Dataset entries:
┌──

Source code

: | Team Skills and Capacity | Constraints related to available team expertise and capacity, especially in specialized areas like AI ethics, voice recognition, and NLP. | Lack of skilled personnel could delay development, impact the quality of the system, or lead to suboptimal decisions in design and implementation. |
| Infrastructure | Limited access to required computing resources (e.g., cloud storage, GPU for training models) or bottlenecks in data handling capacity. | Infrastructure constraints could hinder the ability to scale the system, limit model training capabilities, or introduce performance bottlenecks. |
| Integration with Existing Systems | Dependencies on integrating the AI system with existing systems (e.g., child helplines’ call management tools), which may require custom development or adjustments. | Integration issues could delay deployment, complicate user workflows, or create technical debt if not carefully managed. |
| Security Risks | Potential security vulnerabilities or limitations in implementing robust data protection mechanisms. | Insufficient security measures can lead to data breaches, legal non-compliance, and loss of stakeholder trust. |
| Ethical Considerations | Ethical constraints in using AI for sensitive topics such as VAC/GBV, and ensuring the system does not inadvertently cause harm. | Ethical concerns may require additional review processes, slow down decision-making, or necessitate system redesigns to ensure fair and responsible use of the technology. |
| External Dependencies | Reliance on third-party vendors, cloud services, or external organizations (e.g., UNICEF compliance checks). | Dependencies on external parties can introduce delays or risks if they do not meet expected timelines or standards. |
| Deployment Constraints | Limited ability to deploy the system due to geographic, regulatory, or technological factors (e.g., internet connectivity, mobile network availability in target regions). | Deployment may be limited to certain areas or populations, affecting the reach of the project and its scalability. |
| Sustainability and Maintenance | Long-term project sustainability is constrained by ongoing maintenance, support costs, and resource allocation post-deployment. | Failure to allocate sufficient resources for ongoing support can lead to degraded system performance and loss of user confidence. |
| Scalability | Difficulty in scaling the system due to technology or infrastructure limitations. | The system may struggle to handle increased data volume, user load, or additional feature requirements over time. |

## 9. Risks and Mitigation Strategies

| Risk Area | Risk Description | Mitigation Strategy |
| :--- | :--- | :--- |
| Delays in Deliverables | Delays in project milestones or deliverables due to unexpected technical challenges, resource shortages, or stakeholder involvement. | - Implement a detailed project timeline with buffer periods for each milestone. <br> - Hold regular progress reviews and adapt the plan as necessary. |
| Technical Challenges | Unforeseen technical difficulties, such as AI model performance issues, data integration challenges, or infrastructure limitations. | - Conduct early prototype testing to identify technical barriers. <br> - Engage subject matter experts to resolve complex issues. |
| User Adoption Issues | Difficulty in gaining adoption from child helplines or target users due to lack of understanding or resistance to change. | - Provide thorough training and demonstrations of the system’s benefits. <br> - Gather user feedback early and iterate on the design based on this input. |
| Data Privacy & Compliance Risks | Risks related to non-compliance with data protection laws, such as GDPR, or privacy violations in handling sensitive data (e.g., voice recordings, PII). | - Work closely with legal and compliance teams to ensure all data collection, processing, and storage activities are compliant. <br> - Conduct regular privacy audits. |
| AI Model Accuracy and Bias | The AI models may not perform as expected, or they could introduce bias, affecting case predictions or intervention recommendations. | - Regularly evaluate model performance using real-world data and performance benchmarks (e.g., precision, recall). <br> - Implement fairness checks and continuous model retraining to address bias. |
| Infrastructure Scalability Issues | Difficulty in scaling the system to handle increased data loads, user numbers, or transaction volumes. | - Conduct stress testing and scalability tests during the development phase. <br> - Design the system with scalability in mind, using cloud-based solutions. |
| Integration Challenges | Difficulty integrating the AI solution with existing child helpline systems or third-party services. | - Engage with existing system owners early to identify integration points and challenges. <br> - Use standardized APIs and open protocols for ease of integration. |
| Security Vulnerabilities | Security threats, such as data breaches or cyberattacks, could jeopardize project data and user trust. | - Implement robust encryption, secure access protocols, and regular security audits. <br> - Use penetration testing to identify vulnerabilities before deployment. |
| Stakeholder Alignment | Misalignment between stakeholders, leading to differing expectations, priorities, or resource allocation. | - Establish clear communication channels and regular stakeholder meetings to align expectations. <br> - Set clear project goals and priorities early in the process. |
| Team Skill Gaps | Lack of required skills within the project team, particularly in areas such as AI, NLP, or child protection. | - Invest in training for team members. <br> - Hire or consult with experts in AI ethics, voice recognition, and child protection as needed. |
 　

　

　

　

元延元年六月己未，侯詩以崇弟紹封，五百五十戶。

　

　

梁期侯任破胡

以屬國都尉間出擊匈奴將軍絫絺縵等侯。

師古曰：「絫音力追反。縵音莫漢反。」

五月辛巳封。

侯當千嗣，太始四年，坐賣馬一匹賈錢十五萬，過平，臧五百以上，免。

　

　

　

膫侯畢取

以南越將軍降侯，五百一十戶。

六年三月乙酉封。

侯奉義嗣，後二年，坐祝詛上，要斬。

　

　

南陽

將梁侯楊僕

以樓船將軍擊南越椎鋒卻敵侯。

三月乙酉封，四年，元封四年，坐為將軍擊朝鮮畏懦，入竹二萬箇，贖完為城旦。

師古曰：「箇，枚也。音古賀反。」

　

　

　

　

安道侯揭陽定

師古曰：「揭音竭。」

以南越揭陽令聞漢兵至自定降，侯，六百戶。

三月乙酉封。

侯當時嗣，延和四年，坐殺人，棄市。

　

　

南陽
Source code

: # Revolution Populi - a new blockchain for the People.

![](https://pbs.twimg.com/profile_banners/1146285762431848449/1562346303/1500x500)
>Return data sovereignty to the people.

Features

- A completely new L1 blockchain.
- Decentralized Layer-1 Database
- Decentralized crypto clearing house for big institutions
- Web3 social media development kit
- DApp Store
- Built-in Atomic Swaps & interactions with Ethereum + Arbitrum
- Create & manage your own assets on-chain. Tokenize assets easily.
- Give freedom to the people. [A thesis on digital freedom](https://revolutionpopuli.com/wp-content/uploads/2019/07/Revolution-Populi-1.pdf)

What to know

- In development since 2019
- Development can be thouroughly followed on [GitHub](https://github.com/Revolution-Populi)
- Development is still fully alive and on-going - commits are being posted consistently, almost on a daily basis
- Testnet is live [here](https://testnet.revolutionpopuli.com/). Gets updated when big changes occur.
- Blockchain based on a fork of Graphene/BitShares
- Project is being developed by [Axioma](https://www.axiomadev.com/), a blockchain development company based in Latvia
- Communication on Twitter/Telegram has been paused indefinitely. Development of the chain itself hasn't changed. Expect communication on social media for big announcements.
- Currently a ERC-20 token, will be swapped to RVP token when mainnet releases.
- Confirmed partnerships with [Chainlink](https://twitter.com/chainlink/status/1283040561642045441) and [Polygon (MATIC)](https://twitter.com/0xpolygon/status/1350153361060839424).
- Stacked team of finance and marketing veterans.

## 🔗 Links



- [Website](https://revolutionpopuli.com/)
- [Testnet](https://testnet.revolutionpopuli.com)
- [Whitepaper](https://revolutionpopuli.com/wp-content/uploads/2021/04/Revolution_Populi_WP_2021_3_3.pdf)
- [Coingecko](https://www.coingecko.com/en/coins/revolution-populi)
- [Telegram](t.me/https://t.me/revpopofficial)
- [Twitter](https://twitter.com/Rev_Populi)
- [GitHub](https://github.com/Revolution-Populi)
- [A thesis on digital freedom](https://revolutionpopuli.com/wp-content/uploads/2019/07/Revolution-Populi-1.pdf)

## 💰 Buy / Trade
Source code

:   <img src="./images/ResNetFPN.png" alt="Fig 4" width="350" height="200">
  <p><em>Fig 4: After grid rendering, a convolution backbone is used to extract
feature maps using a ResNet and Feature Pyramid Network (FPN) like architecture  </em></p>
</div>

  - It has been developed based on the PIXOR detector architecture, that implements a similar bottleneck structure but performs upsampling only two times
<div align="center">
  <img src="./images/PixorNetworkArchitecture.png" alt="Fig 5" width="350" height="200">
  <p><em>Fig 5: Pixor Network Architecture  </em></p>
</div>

└──

What is required: Your answer should consist of the lines above that hold the word "cloud".

Exercise response:
| Infrastructure | Limited access to required computing resources (e.g., cloud storage, GPU for training models) or bottlenecks in data handling capacity. | Infrastructure constraints could hinder the ability to scale the system, limit model training capabilities, or introduce performance bottlenecks. |
| External Dependencies | Reliance on third-party vendors, cloud services, or external organizations (e.g., UNICEF compliance checks). | Dependencies on external parties can introduce delays or risks if they do not meet expected timelines or standards. |
| Infrastructure Scalability Issues | Difficulty in scaling the system to handle increased data loads, user numbers, or transaction volumes. | - Conduct stress testing and scalability tests during the development phase. <br> - Design the system with scalability in mind, using cloud-based solutions. |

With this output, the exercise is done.